O ato de dividir alimentos com as divindades e os ancestrais está presente em inúmeras culturas. Ele manifesta-se no Brasil nos candomblés, mas ultrapassa os limites dos terreiros e rompe as fronteiras entre o sagrado e o profano. A comida de santo chegou às mesas com força suficiente para matar a nossa fome cotidiana e apimentar os paladares.
A importância dos alimentos nos rituais é vinculada ao significado do axé. Trata-se da energia vital presente em todas as coisas e pessoas. Para que tudo funcione a contento, o axé deve ser constantemente renovado. Nada acontece sem a reposição da força, em um mundo sujeito a constantes modificações. Uma das formas mais eficazes de dinamizar o axé em benefício de nossas vidas é dando comida aos ancestrais e aos deuses; que por sua vez retribuem a oferenda em forma de vontade de vida, propiciando benefícios aos que ofertaram.

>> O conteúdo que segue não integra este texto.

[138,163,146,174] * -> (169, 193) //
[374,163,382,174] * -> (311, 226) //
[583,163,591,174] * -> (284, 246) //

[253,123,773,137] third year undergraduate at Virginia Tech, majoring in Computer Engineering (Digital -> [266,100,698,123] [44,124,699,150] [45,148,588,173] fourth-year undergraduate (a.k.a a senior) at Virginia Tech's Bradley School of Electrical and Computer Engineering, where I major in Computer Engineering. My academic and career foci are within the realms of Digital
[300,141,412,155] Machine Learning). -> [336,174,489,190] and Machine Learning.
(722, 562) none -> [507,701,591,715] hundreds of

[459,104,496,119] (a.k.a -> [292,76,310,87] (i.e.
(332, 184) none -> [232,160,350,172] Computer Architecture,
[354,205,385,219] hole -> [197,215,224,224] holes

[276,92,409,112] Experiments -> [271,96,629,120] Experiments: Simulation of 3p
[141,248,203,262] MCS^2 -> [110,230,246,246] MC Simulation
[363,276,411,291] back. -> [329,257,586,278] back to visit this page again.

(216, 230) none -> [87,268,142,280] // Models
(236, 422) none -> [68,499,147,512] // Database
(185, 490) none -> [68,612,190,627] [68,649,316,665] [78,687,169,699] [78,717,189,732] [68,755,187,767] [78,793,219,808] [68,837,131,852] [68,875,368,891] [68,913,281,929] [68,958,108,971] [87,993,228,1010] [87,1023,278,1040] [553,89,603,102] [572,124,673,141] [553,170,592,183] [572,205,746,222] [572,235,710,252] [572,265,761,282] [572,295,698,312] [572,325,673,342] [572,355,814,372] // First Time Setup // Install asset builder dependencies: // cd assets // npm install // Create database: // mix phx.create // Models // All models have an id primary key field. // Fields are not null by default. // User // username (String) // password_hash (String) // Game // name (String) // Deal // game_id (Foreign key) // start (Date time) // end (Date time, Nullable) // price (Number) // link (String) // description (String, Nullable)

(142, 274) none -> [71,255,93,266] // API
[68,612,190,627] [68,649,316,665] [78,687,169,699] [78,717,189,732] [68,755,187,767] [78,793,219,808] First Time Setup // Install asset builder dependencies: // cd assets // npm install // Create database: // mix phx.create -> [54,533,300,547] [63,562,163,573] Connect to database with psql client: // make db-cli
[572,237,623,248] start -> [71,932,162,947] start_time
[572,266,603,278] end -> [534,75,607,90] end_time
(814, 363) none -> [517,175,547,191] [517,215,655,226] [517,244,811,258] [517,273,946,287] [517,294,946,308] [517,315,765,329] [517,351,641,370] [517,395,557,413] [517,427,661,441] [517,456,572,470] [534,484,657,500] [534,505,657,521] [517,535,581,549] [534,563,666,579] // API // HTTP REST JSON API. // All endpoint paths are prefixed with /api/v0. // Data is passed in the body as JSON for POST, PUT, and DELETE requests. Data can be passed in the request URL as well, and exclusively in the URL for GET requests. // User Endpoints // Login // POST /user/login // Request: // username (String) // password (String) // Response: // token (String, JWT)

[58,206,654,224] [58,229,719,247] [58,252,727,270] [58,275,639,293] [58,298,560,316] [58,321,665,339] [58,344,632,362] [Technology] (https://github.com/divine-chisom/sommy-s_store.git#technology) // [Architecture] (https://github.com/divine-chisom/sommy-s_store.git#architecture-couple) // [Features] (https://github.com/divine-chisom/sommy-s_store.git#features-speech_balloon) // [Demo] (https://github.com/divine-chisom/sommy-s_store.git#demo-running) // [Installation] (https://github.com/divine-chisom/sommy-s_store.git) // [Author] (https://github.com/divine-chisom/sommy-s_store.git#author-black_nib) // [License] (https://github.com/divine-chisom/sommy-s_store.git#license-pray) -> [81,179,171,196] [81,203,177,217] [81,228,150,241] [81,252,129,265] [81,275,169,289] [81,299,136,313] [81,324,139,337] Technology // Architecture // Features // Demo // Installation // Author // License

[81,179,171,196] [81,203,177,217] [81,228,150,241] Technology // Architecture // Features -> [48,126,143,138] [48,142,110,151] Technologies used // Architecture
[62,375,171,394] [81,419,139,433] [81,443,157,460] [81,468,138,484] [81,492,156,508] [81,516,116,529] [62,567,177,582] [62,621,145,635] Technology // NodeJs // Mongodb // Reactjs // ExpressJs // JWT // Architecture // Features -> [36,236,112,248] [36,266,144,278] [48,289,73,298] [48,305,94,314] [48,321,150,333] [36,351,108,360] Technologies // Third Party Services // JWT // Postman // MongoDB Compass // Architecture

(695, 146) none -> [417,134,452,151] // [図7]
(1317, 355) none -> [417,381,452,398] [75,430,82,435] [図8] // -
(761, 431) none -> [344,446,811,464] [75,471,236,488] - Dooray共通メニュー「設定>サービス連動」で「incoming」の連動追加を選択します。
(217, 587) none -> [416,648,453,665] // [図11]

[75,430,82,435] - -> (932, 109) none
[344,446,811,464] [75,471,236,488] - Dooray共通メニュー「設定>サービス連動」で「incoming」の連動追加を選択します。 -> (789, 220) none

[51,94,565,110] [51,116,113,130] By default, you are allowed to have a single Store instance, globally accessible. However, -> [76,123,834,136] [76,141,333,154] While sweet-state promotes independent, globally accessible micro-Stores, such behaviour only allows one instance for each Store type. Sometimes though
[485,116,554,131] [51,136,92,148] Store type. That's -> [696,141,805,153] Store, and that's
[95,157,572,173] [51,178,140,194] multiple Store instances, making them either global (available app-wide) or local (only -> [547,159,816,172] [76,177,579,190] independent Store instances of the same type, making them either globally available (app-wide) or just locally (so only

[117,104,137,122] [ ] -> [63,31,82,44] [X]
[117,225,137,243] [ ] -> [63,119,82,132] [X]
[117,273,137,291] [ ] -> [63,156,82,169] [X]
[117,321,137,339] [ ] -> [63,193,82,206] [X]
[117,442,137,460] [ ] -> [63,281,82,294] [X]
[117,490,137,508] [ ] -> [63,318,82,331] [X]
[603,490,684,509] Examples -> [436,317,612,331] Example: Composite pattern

Um alimento seminal das comunidades de terreiro é o padê de Exu. Mais que isso, o padê é um caminho para se pensar a própria cultura brasileira.
A mandioca foi domesticada pelos indígenas da América do Sul bem antes da invasão européia ao continente. Hoje, quem mais produz a farinha de mandioca no mundo é a Nigéria. A planta saiu daqui, cruzou o Atlântico e parou na costa africana.
Oriundo da África, o dendê e o seu azeite rubro têm registros de seu uso que ultrapassam 5 mil anos. No Brasil, o dendezeiro chegou junto com os povos escravizados e por aqui ficou.
O padê de Exu, a oferenda feita ao grande orixá mensageiro, tem como base exatamente a farinha de mandioca indígena que foi para a África e o azeite de dendê africano que veio para o Brasil.
Cultura é padê: encontro, fluxo, refluxo, encruzilhada, afetação, disponibilidade, acréscimo de força vital a partir daquilo que a princípio nos é estranho, interferência, profanação do sagrado e sacralização do profano, território em que o jogo não se estabelece contra o outro, mas com ele. A impuríssima força criadora!
O tupi deu a Exu a mandioca. Ao tupi, Exu deu o dendê. Umas vez misturados com as mãos que emulam o fazer dos dias no limiar dos tempos, já não podem mais se separar.
Todo padê é uma grande oferenda à beleza daquilo que movimenta o alguidar de barro em que o mundo inteiro cabe: o encontro mareado entre o óleo e a raiz.